|Folk don't mess about in Law & Order: UK. Its cast of cops and lawyers mostly conducted their talking while walking. Probe & Prosecute: OK! Urgent captions kept reminding us exactly where everyone was on London's streets as they furthered their criminal investigations, plus the precise date and hour.|
After six minutes and 10 seconds of elapsed telly-time, the show's initial case had reached the 72-hour mark in a run-down block of flats near King's Cross. Clockwork drama action. Not a moment wasted. No room for a real sense of humanity. Must be a New York City thing. The show's birthplace. The Big Apple: city that never sleeps. Busy-busy-busy. Pacy. Urgent. And so Law & Order: Special Victims Unit begat Law & Order: Criminal Intent, which led to Law & Order: Trial by Jury.
Now we have the franchise's new English outpost. It's a police procedural - and it's a legal drama, too. 'Tecs probe; lawyers finagle. Double bang per buck, buddy! There's a French version, too - but trust those gosh-darned French to buck the system and call their show Paris Enquetes Criminelles, rather than Loi & Ordre: Fr.

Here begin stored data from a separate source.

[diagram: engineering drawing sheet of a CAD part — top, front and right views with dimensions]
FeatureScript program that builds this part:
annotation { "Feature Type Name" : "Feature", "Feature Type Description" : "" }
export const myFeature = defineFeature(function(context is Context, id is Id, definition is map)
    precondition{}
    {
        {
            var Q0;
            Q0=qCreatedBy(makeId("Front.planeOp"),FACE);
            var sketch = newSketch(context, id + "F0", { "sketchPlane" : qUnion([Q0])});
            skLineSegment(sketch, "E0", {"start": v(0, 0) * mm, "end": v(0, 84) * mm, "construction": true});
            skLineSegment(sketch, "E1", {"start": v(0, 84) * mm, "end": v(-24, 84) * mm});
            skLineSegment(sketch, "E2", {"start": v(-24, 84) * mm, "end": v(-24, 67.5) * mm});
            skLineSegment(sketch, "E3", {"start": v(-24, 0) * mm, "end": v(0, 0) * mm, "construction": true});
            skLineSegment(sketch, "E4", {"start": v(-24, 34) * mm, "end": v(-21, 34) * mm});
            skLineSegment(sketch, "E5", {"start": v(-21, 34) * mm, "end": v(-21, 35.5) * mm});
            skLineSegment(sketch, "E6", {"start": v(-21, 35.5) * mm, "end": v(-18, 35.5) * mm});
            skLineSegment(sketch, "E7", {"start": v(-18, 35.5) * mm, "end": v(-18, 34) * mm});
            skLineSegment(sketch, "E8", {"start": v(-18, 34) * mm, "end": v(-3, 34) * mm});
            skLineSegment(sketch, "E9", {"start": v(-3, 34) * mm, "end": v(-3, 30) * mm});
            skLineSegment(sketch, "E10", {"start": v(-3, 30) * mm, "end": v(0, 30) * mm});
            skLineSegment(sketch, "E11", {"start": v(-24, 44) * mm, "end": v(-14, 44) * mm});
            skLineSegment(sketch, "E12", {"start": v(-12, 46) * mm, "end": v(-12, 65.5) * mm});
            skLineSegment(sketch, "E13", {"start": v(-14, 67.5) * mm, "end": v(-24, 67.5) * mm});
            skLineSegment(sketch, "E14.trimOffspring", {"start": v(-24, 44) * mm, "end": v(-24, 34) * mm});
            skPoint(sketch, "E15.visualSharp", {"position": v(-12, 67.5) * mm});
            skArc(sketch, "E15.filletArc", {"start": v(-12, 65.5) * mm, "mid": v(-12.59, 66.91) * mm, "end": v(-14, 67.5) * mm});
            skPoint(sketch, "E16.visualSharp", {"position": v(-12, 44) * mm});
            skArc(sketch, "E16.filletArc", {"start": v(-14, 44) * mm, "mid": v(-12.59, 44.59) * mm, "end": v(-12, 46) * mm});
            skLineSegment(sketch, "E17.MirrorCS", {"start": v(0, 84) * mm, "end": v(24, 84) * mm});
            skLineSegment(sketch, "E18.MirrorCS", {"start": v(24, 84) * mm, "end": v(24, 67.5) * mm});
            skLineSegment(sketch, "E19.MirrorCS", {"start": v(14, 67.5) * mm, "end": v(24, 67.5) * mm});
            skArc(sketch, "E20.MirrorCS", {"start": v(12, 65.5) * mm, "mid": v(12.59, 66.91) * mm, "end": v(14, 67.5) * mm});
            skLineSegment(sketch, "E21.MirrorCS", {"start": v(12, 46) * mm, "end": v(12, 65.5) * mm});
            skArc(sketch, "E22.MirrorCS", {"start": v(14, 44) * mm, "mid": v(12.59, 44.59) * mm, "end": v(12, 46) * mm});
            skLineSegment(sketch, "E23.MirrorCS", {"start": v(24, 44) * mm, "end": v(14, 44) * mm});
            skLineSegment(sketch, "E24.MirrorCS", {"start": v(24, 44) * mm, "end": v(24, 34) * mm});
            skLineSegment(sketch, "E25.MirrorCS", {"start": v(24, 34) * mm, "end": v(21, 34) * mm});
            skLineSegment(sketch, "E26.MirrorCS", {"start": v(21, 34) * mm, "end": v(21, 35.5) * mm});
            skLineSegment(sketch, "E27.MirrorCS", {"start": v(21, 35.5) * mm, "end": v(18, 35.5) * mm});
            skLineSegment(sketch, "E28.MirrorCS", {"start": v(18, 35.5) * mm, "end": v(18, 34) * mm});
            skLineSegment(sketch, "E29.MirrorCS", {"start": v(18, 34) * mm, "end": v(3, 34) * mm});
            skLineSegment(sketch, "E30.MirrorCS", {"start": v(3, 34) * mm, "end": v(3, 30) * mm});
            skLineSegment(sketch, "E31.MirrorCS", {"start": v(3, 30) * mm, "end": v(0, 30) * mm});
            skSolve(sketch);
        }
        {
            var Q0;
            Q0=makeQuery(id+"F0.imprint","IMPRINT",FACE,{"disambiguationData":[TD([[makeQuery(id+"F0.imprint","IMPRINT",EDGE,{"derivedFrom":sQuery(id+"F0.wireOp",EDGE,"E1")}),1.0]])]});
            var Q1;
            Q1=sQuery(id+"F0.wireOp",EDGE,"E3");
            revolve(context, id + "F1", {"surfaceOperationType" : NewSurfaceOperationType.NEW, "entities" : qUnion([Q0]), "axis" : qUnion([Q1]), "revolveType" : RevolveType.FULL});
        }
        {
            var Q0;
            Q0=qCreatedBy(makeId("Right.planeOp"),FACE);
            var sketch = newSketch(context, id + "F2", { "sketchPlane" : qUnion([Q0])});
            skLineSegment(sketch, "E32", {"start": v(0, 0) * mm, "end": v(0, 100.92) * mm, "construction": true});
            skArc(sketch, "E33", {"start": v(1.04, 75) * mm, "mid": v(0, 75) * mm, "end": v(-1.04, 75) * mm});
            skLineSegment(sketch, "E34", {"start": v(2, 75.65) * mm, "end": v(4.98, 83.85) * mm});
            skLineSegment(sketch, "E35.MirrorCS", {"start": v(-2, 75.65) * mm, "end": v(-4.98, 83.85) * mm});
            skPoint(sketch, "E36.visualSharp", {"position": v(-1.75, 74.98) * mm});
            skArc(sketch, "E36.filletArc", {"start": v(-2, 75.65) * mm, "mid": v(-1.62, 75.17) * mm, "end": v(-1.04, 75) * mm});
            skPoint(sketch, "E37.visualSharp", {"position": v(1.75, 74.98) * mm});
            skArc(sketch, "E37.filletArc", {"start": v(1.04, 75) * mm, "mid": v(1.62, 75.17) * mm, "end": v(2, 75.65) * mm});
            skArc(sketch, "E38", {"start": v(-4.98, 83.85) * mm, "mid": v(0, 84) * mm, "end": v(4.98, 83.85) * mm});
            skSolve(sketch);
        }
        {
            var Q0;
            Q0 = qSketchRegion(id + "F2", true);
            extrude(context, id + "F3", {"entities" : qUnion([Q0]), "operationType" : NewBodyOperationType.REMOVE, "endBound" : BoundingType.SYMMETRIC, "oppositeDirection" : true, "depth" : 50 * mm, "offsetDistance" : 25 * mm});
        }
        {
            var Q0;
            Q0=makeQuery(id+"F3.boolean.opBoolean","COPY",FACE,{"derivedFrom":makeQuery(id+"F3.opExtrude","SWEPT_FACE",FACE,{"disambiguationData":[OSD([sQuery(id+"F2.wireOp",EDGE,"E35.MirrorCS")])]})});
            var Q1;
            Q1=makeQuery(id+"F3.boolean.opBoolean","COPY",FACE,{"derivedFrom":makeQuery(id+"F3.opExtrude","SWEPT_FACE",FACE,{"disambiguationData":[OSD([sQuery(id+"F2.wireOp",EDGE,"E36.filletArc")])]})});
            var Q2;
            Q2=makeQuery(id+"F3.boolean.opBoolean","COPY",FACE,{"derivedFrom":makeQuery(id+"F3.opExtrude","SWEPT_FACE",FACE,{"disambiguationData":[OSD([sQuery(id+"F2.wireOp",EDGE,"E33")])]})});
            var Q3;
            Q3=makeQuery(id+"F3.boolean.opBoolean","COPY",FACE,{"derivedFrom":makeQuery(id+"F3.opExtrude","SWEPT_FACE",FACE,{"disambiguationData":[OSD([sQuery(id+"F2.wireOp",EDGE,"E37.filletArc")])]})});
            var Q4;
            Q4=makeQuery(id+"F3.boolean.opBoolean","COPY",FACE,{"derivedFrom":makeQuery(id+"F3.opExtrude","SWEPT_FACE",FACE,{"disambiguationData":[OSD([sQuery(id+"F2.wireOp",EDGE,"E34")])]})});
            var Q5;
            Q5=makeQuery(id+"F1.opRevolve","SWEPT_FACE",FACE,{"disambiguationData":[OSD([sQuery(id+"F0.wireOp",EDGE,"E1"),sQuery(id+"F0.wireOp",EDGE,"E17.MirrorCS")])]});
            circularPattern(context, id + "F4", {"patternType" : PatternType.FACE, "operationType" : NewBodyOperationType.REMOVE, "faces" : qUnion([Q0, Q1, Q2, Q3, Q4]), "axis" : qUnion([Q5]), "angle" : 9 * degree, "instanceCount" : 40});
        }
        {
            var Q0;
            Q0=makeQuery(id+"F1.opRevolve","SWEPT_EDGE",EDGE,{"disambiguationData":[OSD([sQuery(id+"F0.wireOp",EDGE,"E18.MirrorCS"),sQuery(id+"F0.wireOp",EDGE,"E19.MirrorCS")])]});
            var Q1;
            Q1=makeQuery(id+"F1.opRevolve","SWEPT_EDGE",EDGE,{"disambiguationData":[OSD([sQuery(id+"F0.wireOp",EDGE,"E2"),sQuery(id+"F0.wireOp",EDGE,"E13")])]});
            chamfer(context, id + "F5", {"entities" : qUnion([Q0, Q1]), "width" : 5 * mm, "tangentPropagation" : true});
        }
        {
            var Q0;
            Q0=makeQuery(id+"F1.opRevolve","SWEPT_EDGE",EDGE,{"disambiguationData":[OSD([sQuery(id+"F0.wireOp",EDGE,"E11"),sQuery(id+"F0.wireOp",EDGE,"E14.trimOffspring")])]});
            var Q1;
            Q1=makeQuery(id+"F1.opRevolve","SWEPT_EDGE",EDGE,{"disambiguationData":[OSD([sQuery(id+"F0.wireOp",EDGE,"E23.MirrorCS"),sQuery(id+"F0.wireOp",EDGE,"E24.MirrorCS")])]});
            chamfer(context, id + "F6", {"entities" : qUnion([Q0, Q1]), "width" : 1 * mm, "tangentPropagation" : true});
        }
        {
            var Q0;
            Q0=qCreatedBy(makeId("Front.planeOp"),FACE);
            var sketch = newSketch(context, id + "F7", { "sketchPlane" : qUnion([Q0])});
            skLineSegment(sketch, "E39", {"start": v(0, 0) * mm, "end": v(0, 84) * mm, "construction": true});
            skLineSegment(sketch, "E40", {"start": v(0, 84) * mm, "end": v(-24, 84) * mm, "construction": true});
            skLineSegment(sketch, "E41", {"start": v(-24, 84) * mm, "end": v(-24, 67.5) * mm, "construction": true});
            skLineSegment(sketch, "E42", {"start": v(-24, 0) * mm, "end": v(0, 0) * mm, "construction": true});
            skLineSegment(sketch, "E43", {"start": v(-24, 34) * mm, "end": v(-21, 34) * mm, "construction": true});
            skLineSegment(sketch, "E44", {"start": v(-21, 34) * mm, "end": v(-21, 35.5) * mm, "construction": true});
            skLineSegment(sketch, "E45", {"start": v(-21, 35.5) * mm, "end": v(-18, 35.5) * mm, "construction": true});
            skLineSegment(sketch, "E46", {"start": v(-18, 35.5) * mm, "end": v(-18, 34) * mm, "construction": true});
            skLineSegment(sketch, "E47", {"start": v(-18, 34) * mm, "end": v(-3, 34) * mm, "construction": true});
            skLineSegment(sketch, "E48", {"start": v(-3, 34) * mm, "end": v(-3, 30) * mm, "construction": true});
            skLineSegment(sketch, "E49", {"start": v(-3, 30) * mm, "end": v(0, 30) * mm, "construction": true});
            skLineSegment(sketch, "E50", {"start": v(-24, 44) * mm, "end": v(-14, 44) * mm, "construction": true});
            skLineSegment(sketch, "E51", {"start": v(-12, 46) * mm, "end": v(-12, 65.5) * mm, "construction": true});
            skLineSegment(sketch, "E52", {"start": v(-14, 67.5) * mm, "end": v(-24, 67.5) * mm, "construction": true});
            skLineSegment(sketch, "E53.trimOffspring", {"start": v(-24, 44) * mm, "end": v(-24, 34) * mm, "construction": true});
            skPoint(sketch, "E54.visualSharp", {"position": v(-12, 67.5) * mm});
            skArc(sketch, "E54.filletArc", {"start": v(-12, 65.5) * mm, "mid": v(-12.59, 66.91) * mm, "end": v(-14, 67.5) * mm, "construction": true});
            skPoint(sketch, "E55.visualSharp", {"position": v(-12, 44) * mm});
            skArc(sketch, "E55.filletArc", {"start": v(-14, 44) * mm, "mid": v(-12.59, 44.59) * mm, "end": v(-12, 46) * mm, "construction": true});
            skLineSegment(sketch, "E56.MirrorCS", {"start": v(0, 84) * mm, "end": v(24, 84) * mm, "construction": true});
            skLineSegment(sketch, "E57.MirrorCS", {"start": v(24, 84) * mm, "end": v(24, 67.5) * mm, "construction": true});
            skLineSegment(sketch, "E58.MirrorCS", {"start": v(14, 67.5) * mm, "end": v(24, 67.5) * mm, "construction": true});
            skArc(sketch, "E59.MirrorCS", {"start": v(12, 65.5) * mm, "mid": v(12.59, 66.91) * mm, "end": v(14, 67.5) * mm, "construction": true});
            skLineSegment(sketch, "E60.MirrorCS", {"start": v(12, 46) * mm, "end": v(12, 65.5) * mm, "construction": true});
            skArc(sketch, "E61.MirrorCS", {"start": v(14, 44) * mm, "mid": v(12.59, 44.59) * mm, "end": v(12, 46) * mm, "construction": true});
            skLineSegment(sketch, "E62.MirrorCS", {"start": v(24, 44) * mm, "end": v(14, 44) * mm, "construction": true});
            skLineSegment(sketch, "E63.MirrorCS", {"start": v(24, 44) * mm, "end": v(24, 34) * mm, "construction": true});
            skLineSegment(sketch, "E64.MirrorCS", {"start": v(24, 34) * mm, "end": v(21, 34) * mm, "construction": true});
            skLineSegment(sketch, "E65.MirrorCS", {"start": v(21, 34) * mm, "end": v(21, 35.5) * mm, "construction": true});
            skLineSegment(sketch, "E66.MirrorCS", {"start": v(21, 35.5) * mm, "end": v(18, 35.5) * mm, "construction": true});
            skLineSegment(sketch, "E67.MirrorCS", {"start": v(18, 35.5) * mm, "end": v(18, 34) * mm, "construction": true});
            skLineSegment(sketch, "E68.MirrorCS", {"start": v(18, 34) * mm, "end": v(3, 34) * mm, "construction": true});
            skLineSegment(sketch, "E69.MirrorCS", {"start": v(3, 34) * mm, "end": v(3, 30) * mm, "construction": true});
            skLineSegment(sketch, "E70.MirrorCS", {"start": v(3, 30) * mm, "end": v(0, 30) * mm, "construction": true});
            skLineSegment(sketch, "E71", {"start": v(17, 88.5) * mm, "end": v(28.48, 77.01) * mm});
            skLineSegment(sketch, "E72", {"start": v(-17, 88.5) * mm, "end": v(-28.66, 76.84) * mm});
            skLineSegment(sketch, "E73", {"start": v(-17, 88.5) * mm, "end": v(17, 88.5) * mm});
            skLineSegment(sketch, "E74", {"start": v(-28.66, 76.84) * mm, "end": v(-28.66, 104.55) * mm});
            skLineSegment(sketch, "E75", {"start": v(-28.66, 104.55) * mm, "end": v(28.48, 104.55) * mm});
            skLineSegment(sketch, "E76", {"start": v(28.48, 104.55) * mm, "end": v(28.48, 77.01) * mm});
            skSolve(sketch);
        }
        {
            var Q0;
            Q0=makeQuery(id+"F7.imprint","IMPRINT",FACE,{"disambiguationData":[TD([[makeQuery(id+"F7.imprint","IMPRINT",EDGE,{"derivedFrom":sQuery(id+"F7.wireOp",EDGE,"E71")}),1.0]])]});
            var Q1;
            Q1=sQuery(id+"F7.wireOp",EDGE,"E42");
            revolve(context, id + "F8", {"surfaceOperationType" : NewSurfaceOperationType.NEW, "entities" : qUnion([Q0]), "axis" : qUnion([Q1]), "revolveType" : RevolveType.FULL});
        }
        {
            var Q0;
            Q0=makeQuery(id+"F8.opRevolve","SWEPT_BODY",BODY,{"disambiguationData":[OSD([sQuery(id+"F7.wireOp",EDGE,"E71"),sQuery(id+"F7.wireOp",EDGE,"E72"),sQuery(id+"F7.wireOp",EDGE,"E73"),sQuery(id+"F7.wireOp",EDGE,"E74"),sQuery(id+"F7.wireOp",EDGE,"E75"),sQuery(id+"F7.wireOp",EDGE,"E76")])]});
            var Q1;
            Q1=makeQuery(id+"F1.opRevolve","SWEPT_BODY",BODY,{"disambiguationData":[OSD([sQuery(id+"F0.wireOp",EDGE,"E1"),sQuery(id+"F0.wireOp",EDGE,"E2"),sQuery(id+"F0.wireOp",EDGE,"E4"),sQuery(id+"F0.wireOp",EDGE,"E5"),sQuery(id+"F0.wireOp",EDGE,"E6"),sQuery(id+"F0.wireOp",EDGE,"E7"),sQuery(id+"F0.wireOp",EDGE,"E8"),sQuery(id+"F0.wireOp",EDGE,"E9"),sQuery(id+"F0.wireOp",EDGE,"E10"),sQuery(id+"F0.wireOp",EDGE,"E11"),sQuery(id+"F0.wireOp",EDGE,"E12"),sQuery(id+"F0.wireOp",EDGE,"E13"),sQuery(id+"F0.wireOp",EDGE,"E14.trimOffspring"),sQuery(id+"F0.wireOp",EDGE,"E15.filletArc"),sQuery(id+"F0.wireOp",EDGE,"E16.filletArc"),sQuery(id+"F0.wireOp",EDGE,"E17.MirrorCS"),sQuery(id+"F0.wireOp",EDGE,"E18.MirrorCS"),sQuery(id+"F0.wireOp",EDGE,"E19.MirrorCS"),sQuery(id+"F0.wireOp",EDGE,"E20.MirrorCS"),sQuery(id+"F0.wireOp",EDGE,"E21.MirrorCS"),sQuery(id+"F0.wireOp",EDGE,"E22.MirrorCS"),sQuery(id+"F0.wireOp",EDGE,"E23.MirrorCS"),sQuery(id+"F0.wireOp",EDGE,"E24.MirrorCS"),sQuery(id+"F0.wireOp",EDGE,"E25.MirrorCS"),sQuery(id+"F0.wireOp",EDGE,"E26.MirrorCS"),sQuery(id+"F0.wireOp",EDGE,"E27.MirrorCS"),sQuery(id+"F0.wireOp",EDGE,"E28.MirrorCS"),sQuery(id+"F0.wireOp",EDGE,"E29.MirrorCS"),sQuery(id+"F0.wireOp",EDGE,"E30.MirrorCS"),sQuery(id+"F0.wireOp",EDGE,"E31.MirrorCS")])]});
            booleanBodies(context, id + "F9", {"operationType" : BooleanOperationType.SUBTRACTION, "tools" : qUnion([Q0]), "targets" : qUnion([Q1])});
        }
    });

Coincidentally, French was spoken in Law & Order: UK, uttered by erstwhile Cockney stand-up Bradley Walsh, playing an old-school East End copper, DS Ronnie Brooks. Bradley's grasp of the Gallic tongue rivalled Dick Van Dyke's mastery of cockney in Mary Poppins. But, as mangled as it was, it served a dramatic purpose: to highlight the fact that Ronnie Brooks might look and sound like one of the cast of The Bill, but in fact he's different. For one thing, he can speak unconvincing French. And he moves around faster. In shorter scenes. Which are filmed to look more glossy than anything you'll ever see in Sun Hill.
Once Brooks's inquiries had been wrapped up in double-pronto time, the case was placed before the legal eagles of the Crown Prosecution Service. These legal eagles strode about arguing with each other, agonising about whether they had enough to convince a jury of the two perps' guilt. Mike Turner and Maureen Walters - j'accuse! Or maybe that should be "Mike Turner and Maureen Walters - Emlyn Hughes!" Strangely, you see, the lawyers overlooked the fact that each of the accused spoke in a Liverpudlian accent - usually sufficient to confirm any televisual suspect's guilt.
Wur ain Bill Paterson wore red braces in his role as CPS head stickler George Castle, forever worrying about some nitpicking point of law or other. Bill was plainly invoking the auld Scots shade of Gordon Jackson's Cowley in The Professionals. Not a necessary sight. And a criminal waste of Bill Paterson.
More super-capable Scottish thespian talent was squandered, too: Patrick Malahide's. He fought in vain to give more than one dimension to his pin-striped defence lawyer smoothie, Ridley. In court, Ridley's smoothness gave way to snarling as he went after prosecution witnesses without conscience or compassion. "This is why the rest of Ridley's chambers call him Limbo," observed a rueful CPS opponent. "There's nothing he won't stoop to." Ditto, this show's cliche-bound authors.
Happily, of course, Ridley - and the two Liverpudlians - were finally undone by a noble crusading maverick CPS lawyer who was prepared to bend the rules to serve justice. Law & Order: UK? Limp & Old. Yuck.